In Jim Forest’s biography of Dorothy Day, he mentions that Upton Sinclair’s muckraking novel The Jungle “inspired Day to take long walks in poor neighborhoods in Chicago’s South Side,” a precursor to her involvement in politics.

The Jungle, written in 1906 (the same year the Day family moved into an apartment in Chicago’s South Side), focuses on the harsh realities of poverty, abhorrent working and living conditions, and depicts corruption (focusing directly on the American meatpacking industry). For instance, he spends a few chapters talking about the “lie of the American dream.” It is unsurprising, given the book’s content, that Day was struck by it. Although fictional, Sinclair’s book painted very realistic circumstances, and the author himself had spent seven weeks undercover in 1904, working in different plants within Chicago.
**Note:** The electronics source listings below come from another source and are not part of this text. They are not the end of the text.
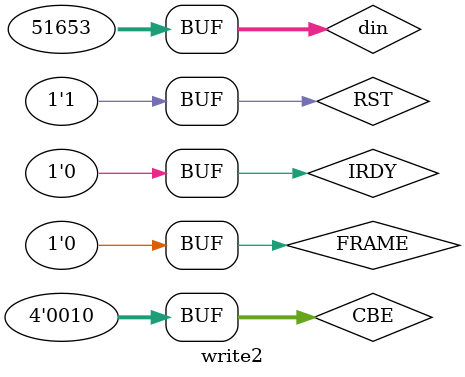
<source format=v>
`timescale 1ns / 1ps


module write2;

	//inout
	wire [31:0] AD;
	assign AD = (IRDY == 1 || cbuffer != 4'b0010 ) ? din:32'bz;


	// Inputs
	reg [3:0] CBE;
	reg FRAME;
	wire TRDY;
	reg IRDY;
	wire DEVSEL;
	reg RST;
	wire CLK;
	reg [31:0] din;	//for write in AD
	
	//SAVE THE COMMAND
	reg [3:0] cbuffer;
	always@(negedge IRDY)
		begin
			cbuffer = CBE;
		end	
		

	// Instantiate the Unit Under Test (UUT)
	PCI_Slave uut (
		.AD(AD),
		.CBE(CBE), 
		.FRAME(FRAME),
		.TRDY(TRDY), 
		.IRDY(IRDY),
		.DEVSEL(DEVSEL),
		.CLK(CLK), 
		.RST(RST)
		/*
		.test(test),
		.i(i)
		*/
	);

	initial begin
		//WRITE
		RST = 1;
		#50
		RST = 0;
		#50
		RST = 1;
		CBE = 0;
		FRAME = 1;
		IRDY = 1'b1;
		din = 51653;
		#100
		CBE = 4'b0011;
		FRAME = 0;
		IRDY = 1'b1;
		din = 51653;
		#100
		IRDY = 1'b0;
		#100
		din = 32'b11111111111111111111111111111111;
		CBE = 4'b1000;
		#450
		din = 32'b11111111111111111111111111111111;
		CBE = 4'b0100;
		#100
		din = 32'b11111111111111111111111111111111;
		CBE = 4'b0010;
		#100
		din = 32'b11111111111111111111111111111111;
		CBE = 4'b0001;
		//READ
		#150
		CBE = 4'b0010;
		FRAME = 1;
		IRDY = 1'b1;
		din = 51653;
		#100
		CBE = 4'b0010;
		FRAME = 0;
		IRDY = 1'b1;
		din = 51653;
		#100
		IRDY = 1'b0;
		#600
		FRAME = 0;

	end
	
	

endmodule


</source>
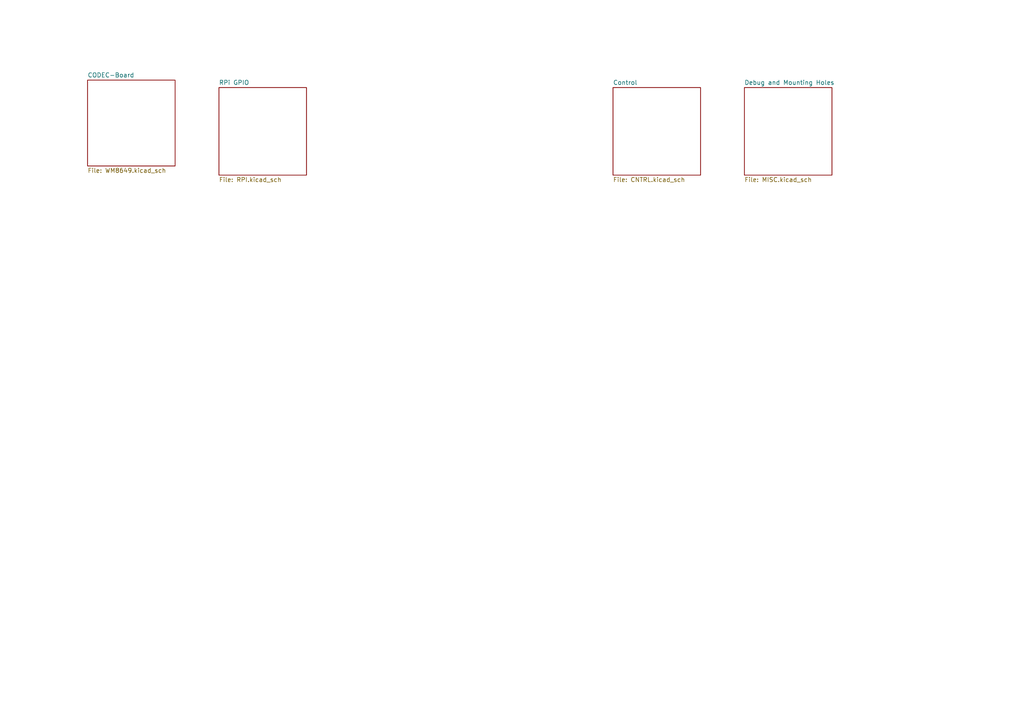
<source format=kicad_sch>
(kicad_sch
	(version 20250114)
	(generator "eeschema")
	(generator_version "9.0")
	(uuid "41751dd2-97f9-4cc6-b9e6-b561e5949053")
	(paper "A4")
	(lib_symbols)
	(sheet
		(at 215.9 25.4)
		(size 25.4 25.4)
		(exclude_from_sim no)
		(in_bom yes)
		(on_board yes)
		(dnp no)
		(fields_autoplaced yes)
		(stroke
			(width 0.1524)
			(type solid)
		)
		(fill
			(color 0 0 0 0.0000)
		)
		(uuid "0a2d2c39-e908-40d7-a327-42d9da6c4a7a")
		(property "Sheetname" "Debug and Mounting Holes"
			(at 215.9 24.6884 0)
			(effects
				(font
					(size 1.27 1.27)
				)
				(justify left bottom)
			)
		)
		(property "Sheetfile" "MISC.kicad_sch"
			(at 215.9 51.3846 0)
			(effects
				(font
					(size 1.27 1.27)
				)
				(justify left top)
			)
		)
		(instances
			(project "Harmoniser HAT"
				(path "/41751dd2-97f9-4cc6-b9e6-b561e5949053"
					(page "7")
				)
			)
		)
	)
	(sheet
		(at 177.8 25.4)
		(size 25.4 25.4)
		(exclude_from_sim no)
		(in_bom yes)
		(on_board yes)
		(dnp no)
		(fields_autoplaced yes)
		(stroke
			(width 0.1524)
			(type solid)
		)
		(fill
			(color 0 0 0 0.0000)
		)
		(uuid "5d678f4e-03b5-43f5-b100-a64e850a5e5c")
		(property "Sheetname" "Control"
			(at 177.8 24.6884 0)
			(effects
				(font
					(size 1.27 1.27)
				)
				(justify left bottom)
			)
		)
		(property "Sheetfile" "CNTRL.kicad_sch"
			(at 177.8 51.3846 0)
			(effects
				(font
					(size 1.27 1.27)
				)
				(justify left top)
			)
		)
		(instances
			(project "Harmoniser HAT"
				(path "/41751dd2-97f9-4cc6-b9e6-b561e5949053"
					(page "6")
				)
			)
		)
	)
	(sheet
		(at 63.5 25.4)
		(size 25.4 25.4)
		(exclude_from_sim no)
		(in_bom yes)
		(on_board yes)
		(dnp no)
		(fields_autoplaced yes)
		(stroke
			(width 0.1524)
			(type solid)
		)
		(fill
			(color 0 0 0 0.0000)
		)
		(uuid "94150540-adfd-4870-80d6-c5485bc02207")
		(property "Sheetname" "RPi GPIO"
			(at 63.5 24.6884 0)
			(effects
				(font
					(size 1.27 1.27)
				)
				(justify left bottom)
			)
		)
		(property "Sheetfile" "RPI.kicad_sch"
			(at 63.5 51.3846 0)
			(effects
				(font
					(size 1.27 1.27)
				)
				(justify left top)
			)
		)
		(instances
			(project "Harmoniser HAT"
				(path "/41751dd2-97f9-4cc6-b9e6-b561e5949053"
					(page "3")
				)
			)
		)
	)
	(sheet
		(at 25.4 23.241)
		(size 25.4 24.892)
		(exclude_from_sim no)
		(in_bom yes)
		(on_board yes)
		(dnp no)
		(fields_autoplaced yes)
		(stroke
			(width 0.1524)
			(type solid)
		)
		(fill
			(color 0 0 0 0.0000)
		)
		(uuid "db253e30-8154-4877-8f9b-1111df5b5d19")
		(property "Sheetname" "CODEC-Board"
			(at 25.4 22.5294 0)
			(effects
				(font
					(size 1.27 1.27)
				)
				(justify left bottom)
			)
		)
		(property "Sheetfile" "WM8649.kicad_sch"
			(at 25.4 48.7176 0)
			(effects
				(font
					(size 1.27 1.27)
				)
				(justify left top)
			)
		)
		(instances
			(project "Harmoniser HAT"
				(path "/41751dd2-97f9-4cc6-b9e6-b561e5949053"
					(page "8")
				)
			)
		)
	)
	(sheet_instances
		(path "/"
			(page "1")
		)
	)
	(embedded_fonts no)
)

</source>
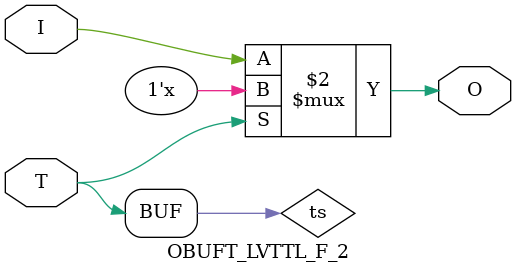
<source format=v>

/*

FUNCTION	: TRI-STATE OUTPUT BUFFER

*/

`celldefine
`timescale  100 ps / 10 ps

module OBUFT_LVTTL_F_2 (O, I, T);

    output O;

    input  I, T;

    or O1 (ts, 1'b0, T);
    bufif0 T1 (O, I, ts);

endmodule

</source>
After looking around online, I found a pertinent quote from The Jungle that details the essence of its depiction of poverty:
“Here was a population, low-class and mostly foreign, hanging always on the verge of starvation, and dependent for its opportunities of life upon the whim of men every bit as brutal and unscrupulous as the old-time slave drivers; under such circumstances immorality was exactly as inevitable, and as prevalent, as it was under the system of chattel slavery. Things that were quite unspeakable went on there in the packing houses all the time, and were taken for granted by everybody; only they did not show, as in the old slavery times, because there was no difference in color between master and slave."